- **Reading passage**:
################

The internet of things , or IoT, is a system of interrelated computing devices, mechanical and digital machines, objects, animals or people that are provided with unique identifiers and the ability to transfer data over a network without requiring human-to-human or human-to-computer interaction . Fuel-management systems are designed to effectively measure and manage the use of fuel within the transportation and construction industries. This information can be then stored in computerized systems and reports generated with data to inform management practices. This enables consumption control, cost analysis and tax accounting for fuel purchases . Modern vehicle tracking systems commonly use GPS technology for locating the vehicle, but other types of automatic vehicle location technology can also be used.
As fuel cost is rising constantly, people are facing fuel theft at petrol pumps. In that, vehicle owners do not calculate how much quantity of fuel needs in a day or in a week. Time is important for efficient goods transportation system such as real time tracking and reducing financial fuel loss of vehicles is rapidly increased. This can be overcame by using real time tracking vehicle system, such as a system which monitors current amount of fuel via mobile application. The new driver does not know where is the nearest fuel pumps from his current location. This android application helps to find nearest fuel pumps. A driver can easily target the nearby pump fuel and reach there within a few times. Using this approach, a vehicle owner will help the user to monitor and control all of the vehicles from a remote location.

################

- **Data entries**:
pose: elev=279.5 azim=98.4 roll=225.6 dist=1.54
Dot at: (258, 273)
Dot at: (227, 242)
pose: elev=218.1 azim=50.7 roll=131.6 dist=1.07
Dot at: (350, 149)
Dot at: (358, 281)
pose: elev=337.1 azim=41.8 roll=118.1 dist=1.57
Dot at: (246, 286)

################

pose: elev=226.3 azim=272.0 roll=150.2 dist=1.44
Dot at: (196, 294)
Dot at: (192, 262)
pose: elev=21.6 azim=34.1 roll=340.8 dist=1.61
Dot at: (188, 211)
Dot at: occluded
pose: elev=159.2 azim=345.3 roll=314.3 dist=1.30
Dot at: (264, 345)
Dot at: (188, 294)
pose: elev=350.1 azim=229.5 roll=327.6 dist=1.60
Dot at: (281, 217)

################

- **Exercise set**:
1. In the fuel-monitoring text, what technology do modern vehicle tracking systems commonly use to locate the vehicle?
2. Carry on the fuel-monitoring text past its last sentence.

- **The responses**:
1. GPS technology.

2.
In the present situation, this project plays a vital role in vehicle activities. Nowadays, real time fuel-filled and fuel consumption in vehicles is not maintained. For this kind of problem, when the driver starts filling fuel in the tank, the ultrasonic sensor gets activated and store data on the mobile application. Some of the drivers can drive without asking his vehicle owner. At that time, the driver used the vehicle for rental or personal use. By utilized the mobile application, the owner can trace all the vehicles in the same period, find very nearest fuel pump from the vehicle location, notify when fuel goes to a certain level.
The proposed vehicle activities monitoring system is reliable, easy to implement and user friendly, which keeps monitoring through the mobile application. Tracking vehicles has always been a problem with transport vehicles or cargo vehicles for big companies dealing. This project is useful for transportation companies. The private car owners also can be benefited from using the project.
2. Literature Review
In  the author proposed a system for overcoming fraud at petrol-pumps. In an instant, when agent starts filling fuel in vehicle tank the flow sensor gets activated and provides a series of pulses proportional to instantaneous flow rate. The ESP8266 sends the data to the cloud server. User application also locates the user throw GPS. The reviewed paper works with flow sensor for measuring fuel whereas the proposed system works with ultrasonic sensor which can measure fuel from various dimension fuel tanks.
In  the author proposed a system for vehicle monitoring and tracking systems using Blynk platform acting as a medium for data transfer and visualization. This system is implemented using Ultrasonic sensor, Gas sensor, IR sensor, Temperature sensor, GPS. The reviewed paper used Blynk for monitoring whereas the proposed system used mobile application for monitoring.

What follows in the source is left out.